Kategori : DOĞALGAZ ENERJİSİ, ENERJİ GÜNDEMİ - Tarih : 10 Eylül 2013
Enerji Bakanı, ‘AB’de en ucuz gazı alan ülke değiliz ama en ucuz satanıyız’ dedi. Enerji ve Tabii Kaynaklar Bakanı Taner Yıldız, doğalgaza zam yapılıp yapılmayacağının şu an için belli olmadığını söyledi.
Diğer bakanlarla görüşüldükten sonra durumun netleşeceğini aktaran Yıldız, “Şimdiden benim bir şey söylemem doğru değil. Bunu hem hazine ile hem maliye ile beraber görüşüp o şekli ile belirliyoruz. O da şu maliyetlerimizin arttığı muhakkak biz doğalgaz fiyatını 28 tane Avrupa Birliği üyesi arasında en ucuz alan ülke değiliz ama en ucuz satan ülkeyiz.” dedi.
Bakan Yıldız, HaberTürk televizyonunda katıldığı programda enerji politikaları ve gündeme ilişkin değerlendirmelerde bulundu. Doğalgaza zam yapılıp yapılmayacağı ile ilgili bir soru üzerine fiyatları; vatandaşın, sanayicinin, tüccarın lehine dengelemeye ve balans etmeye çalıştıklarını vurgulayan Yıldız, “Kendi içimizde o maliyetleri eritmeye çalışıyoruz.” ifadesini kullandı. Enerjide yerli ve yenilenebilir enerji kaynaklarının dengelenmesi ve balans edilmesine çalıştıklarını aktaran Yıldız, şöyle devam etti: “Bakın, ham petrolün varili 115 dolarlar civarında. 102-103 dolarlarla başladık nereden bakarsanız bakın yüzde 10 döviz fiyatlarında da benzer hatta daha yüksek bir artış oldu.
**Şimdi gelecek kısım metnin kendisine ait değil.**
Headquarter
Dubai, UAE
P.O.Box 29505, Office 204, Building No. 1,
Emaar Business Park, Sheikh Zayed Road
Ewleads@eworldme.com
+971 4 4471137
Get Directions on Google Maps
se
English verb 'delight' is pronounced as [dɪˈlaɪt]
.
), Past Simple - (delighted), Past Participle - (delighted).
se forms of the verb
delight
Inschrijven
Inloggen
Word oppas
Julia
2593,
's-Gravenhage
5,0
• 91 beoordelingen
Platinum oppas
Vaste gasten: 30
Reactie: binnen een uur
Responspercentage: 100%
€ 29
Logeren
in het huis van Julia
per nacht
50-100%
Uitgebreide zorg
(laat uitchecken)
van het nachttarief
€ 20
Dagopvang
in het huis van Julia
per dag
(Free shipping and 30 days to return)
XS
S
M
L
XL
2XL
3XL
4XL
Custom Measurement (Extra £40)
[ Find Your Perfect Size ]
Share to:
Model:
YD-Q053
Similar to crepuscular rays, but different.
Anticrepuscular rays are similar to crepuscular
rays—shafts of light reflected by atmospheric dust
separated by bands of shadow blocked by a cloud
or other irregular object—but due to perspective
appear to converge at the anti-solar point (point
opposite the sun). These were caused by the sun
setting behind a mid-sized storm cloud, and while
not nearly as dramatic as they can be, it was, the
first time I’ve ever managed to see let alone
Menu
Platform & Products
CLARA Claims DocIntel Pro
Biz döviz fiyatıyla döviz alıp TL ile satan bir yapıdayız. Yani her dövizin fiyatını yükseltmiş olması bizi açık pozisyona daha çok sokuyor ve bunun Türkiye’ye bir yıllık maliyeti bu haliyle devam etse maliyeti 3 milyar dolar civarındadır. Bu ciddi bir rakam, büyük bir rakam. Bunları biz vatandaşımızın lehine, sanayicimizin lehine, tüccarımızın lehine dengelemeye ve balans etmeye çalışıyoruz, kendi içimizde o maliyetleri eritmeye çalışıyoruz. Ben bu bölgesel istikrarsızlığın sürdürülebilir olduğu kanaatinde değilim. O yüzdende bu fiyatların sürdürülebilir olmadığına inanıyorum. Yani önemli ve temel bir gerekçem var.”
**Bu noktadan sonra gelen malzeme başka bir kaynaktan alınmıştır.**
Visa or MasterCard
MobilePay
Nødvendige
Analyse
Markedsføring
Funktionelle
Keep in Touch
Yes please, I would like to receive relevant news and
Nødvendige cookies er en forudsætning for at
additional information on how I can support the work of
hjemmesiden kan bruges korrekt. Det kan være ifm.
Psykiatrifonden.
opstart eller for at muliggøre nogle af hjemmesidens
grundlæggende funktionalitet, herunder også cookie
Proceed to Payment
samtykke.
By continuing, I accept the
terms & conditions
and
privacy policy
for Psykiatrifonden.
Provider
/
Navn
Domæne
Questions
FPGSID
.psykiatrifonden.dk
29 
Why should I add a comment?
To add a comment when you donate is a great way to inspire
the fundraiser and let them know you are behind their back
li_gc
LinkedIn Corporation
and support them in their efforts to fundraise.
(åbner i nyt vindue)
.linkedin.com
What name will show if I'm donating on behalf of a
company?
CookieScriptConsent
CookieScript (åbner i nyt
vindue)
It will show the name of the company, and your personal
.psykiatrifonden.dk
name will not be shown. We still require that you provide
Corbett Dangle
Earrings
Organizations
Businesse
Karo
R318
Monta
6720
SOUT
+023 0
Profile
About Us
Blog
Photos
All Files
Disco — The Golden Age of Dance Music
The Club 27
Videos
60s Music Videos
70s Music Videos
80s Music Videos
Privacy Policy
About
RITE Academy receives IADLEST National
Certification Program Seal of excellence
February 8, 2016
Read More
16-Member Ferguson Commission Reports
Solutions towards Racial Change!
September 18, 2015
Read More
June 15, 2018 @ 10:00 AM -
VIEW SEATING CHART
“Hürmüz Boğazı endişesi maliyetlerimizi artırır”
Bakan Yıldız, Mısır ve Suriye’de yaşananların maliyetlere etkisiyle ilgili olarak da şunları söyledi: “Bölgemizdeki olayların bizim maliyetlerimizle alakalı olumsuz yansımaları muhakkaktır. Yani hiç bir şey olmamış gibi davranamayız. Çünkü bölgede çok önemli şeyler oluyor. Biliyorsunuz Hürmüz boğazı ile alakalı gerekse Süveyş kanalı ile alakalı dünya petrol ticaretinin önemli bir kesimi burada dönüyor. Yani Suriye’ye komşu bu bölgede bulunan dünyanın en büyük petrol ve doğalgaz üreticisi ülkeler; İran, Irak, Suudi Arabistan’ı katarsak dünyanın petrol üretiminin neredeyse yarısına karşılık gelen petrol üretimi bu bölgede yapılıyor.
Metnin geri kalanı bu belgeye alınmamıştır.